La Scandone sfiora soltanto l’impresa, Palestrina passa nel finale al DelMauro

Si ferma a due la striscia di vittorie consecutive dei biancoverdi

di Redazione Sport Avellino

Non riesce l’impresa alla Scandone Avellino che sfiora soltanto la vittoria contro la capolista Citysightseeing Palestrina che passa al PaladelMauro per 57-60, confermandosi saldamente in vetta alla classifica. Bartolozzi e Rischia guidano i laziali al successo contro gli irpini nelle cui fila non bastano gli undici punti di Ondo Mengue. Mercoledì si tornerà in campo con la sfida contro la Virtus Arechi Salerno.

Il tabellino del match 

Coach De Gennaro si affida allo stesso quintetto schierato mercoledì sera a Roma riproponendo Iovinella da ala forte.
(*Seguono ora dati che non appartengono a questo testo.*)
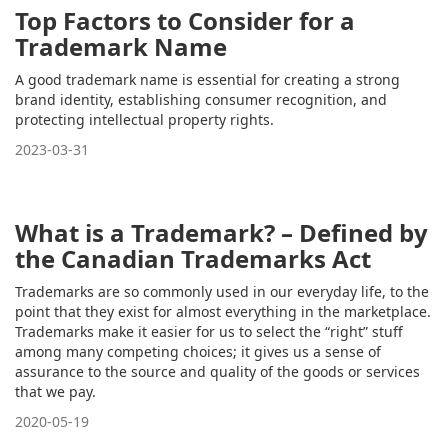
Top Factors to Consider for a
Trademark Name
A good trademark name is essential for creating a strong
brand identity, establishing consumer recognition, and
protecting intellectual property rights.
2023-03-31
What is a Trademark? – Defined by
the Canadian Trademarks Act
Trademarks are so commonly used in our everyday life, to the
point that they exist for almost everything in the marketplace.
Trademarks make it easier for us to select the “right” stuff
among many competing choices; it gives us a sense of
assurance to the source and quality of the goods or services
that we pay.
2020-05-19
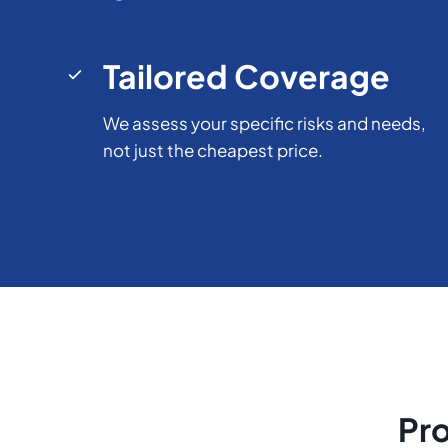
Tailored Coverage
We assess your specific risks and needs,
not just the cheapest price.
Pro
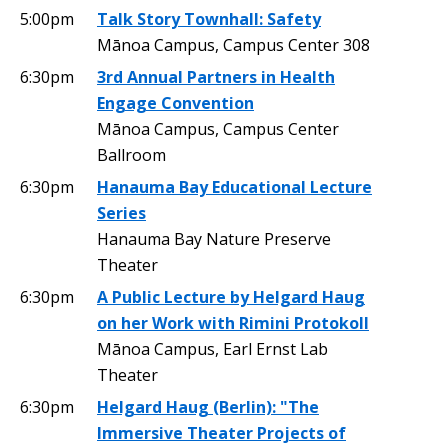
5:00pm
Talk Story Townhall: Safety
Mānoa Campus, Campus Center 308
6:30pm
3rd Annual Partners in Health
Engage Convention
Mānoa Campus, Campus Center
Ballroom
6:30pm
Hanauma Bay Educational Lecture
Series
Hanauma Bay Nature Preserve
Theater
6:30pm
A Public Lecture by Helgard Haug
on her Work with Rimini Protokoll
Mānoa Campus, Earl Ernst Lab
Theater
6:30pm
Helgard Haug (Berlin): "The
Immersive Theater Projects of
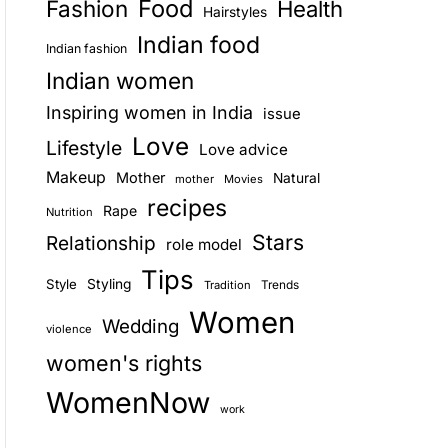
Food
Fashion
Health
Hairstyles
E
Indian food
Indian fashion
Indian women
Inspiring women in India
issue
Love
Lifestyle
Love advice
Makeup
Mother
Natural
mother
Movies
recipes
Rape
Nutrition
Stars
Relationship
role model
Tips
Style
Styling
Trends
Tradition
Women
Wedding
violence
women's rights
WomenNow
work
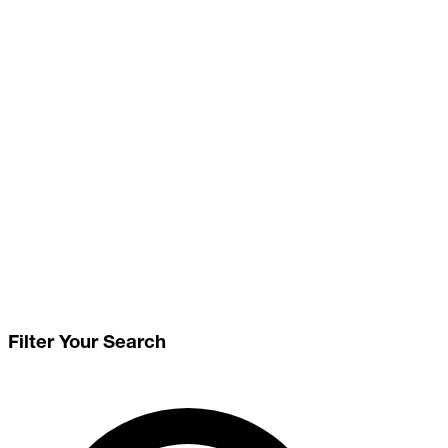
Filter Your Search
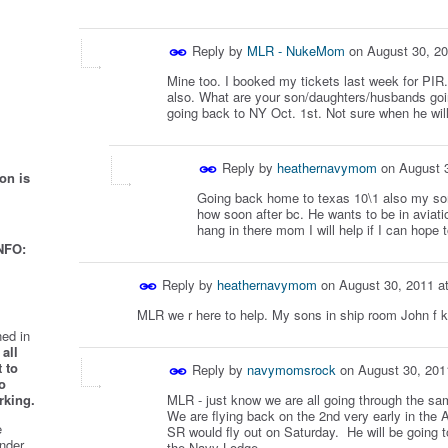
Reply by
MLR - NukeMom
on
August 30, 2
Mine too. I booked my tickets last week for PI
also. What are your son/daughters/husbands goi
going back to NY Oct. 1st. Not sure when he will
Reply by
heathernavymom
on
August 
on is
Going back home to texas 10\1 also my son w
how soon after bc. He wants to be in aviati
hang in there mom I will help if I can hope 
NFO:
Reply by
heathernavymom
on
August 30, 2011 a
MLR we r here to help. My sons in ship room John f 
ed in
all
 to
Reply by
navymomsrock
on
August 30, 201
o
rking.
MLR - just know we are all going through the sa
We are flying back on the 2nd very early in the
e
SR would fly out on Saturday. He will be going 
nder
the Navy Lodge.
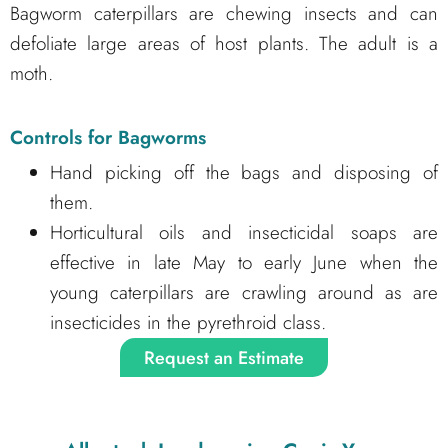
Bagworm caterpillars are chewing insects and can
defoliate large areas of host plants. The adult is a
moth.
Controls for Bagworms
Hand picking off the bags and disposing of
them.
Horticultural oils and insecticidal soaps are
effective in late May to early June when the
young caterpillars are crawling around as are
insecticides in the pyrethroid class.
Request an Estimate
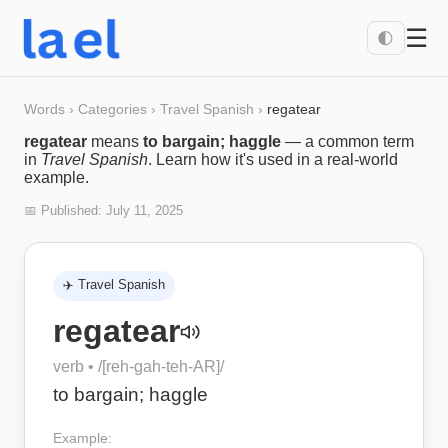
☰
🌓
Words
›
Categories
›
Travel Spanish
›
regatear
regatear
means
to bargain; haggle
— a common term
in
Travel Spanish
. Learn how it's used in a real-world
example.
📅 Published:
July 11, 2025
✈️
Travel Spanish
regatear
verb
• /
[reh-gah-teh-AR]
/
to bargain; haggle
Example:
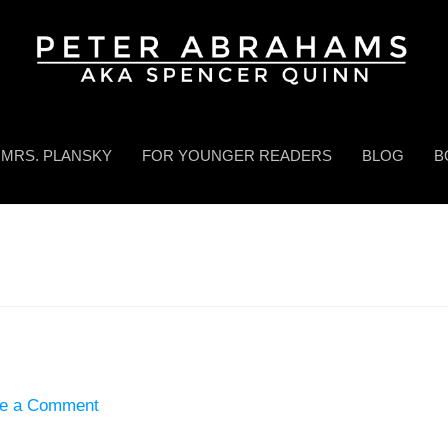
MRS. PLANSKY
FOR YOUNGER READERS
BLOG
B
e a Comment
Il casertano e Cherubini sono i protagonisti della positiva partenza che vede i lupi andare sul 5-4. La Citysightseeing è brava a prendere immediatamente le giuste contromisure alzando il volume in difesa che genere una serie di palle perse a sfavore degli irpini che devono incassare i contropiedi di Cacace e Rossi. Rischia dalla linea della carità produce il primo vero strappo del match (6-15 al 7’). Avellino riesce a far arrivare palla nel pitturato con Locci che firma un break personale di 4-0 che tieni aperto il match sul 10-15. Le difese hanno la meglio sugli attacchi in avvio di seconda frazione. Ondo Mengue tiene a contatto i suoi ma la forza di Palestrina è racchiusa in un paio di minuti durante i quali viene realizzato un parziale di 6-0 che decreta il + 11 (16-27). A ridosso dell’intervallo crescono le percentuali da tre punti su entrambe le metà campo. Avellino non demorde e lo fa capire senza troppi giri di parole dopo la pausa per il tè caldo. Ondo Mengue e Rajacic trovano canestri importanti che rendono viva una partita in cui alcune chiamate arbitrali mandano su tutte le furie il pubblico del PaladelMauro. Stessa sensazione che proverà coach Ponticiello dopo il contropiede di Bianco (43-45 al 29’). L’esperienza della capolista si vede in questi frangenti con la tripla di Rossi che rappresenta una autentica boccata d’ossigeno al pari del tap-in a fil di sirena di Thiam. Le emozioni non mancano nel quarto e decisivo periodo in cui la Citysightseeing soffre le proverbiali sette camice, in particolare contro Ondo Mengue che sfrutta la sua maggiore rapidità di piedi contro Bartolozzi. Sull’asse Bianco – Locci la Scandone riesce a mettere la freccia del sorpasso (53-52 al 37’). Avellino getta alle ortiche un paio di possessi che servono su un vassoio d’argento la vittoria a Palestrina che ottiene così il suo sedicesimo stagionale, confermandosi in vetta al girone D.